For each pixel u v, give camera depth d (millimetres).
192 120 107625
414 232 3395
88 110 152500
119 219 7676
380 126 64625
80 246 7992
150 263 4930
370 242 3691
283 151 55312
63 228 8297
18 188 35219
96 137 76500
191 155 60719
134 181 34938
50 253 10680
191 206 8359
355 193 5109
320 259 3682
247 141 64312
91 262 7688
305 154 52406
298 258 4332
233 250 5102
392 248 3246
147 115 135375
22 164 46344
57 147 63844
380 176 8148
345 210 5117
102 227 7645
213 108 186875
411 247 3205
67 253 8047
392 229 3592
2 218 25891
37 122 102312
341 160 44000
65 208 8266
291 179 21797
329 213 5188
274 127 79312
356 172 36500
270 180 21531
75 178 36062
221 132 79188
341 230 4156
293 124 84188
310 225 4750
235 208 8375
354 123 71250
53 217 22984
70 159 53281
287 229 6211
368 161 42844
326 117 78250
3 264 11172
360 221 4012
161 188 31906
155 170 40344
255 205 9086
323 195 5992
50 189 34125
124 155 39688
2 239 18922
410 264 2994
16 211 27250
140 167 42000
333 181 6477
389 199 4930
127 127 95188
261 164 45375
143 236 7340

▶ _TASK BRIEF_
Take the line holding "91 262 7688" and all lines after it through the end of the data, and set them down exactly.

▶ _EXPECTED OUTPUT_
91 262 7688
305 154 52406
298 258 4332
233 250 5102
392 248 3246
147 115 135375
22 164 46344
57 147 63844
380 176 8148
345 210 5117
102 227 7645
213 108 186875
411 247 3205
67 253 8047
392 229 3592
2 218 25891
37 122 102312
341 160 44000
65 208 8266
291 179 21797
329 213 5188
274 127 79312
356 172 36500
270 180 21531
75 178 36062
221 132 79188
341 230 4156
293 124 84188
310 225 4750
235 208 8375
354 123 71250
53 217 22984
70 159 53281
287 229 6211
368 161 42844
326 117 78250
3 264 11172
360 221 4012
161 188 31906
155 170 40344
255 205 9086
323 195 5992
50 189 34125
124 155 39688
2 239 18922
410 264 2994
16 211 27250
140 167 42000
333 181 6477
389 199 4930
127 127 95188
261 164 45375
143 236 7340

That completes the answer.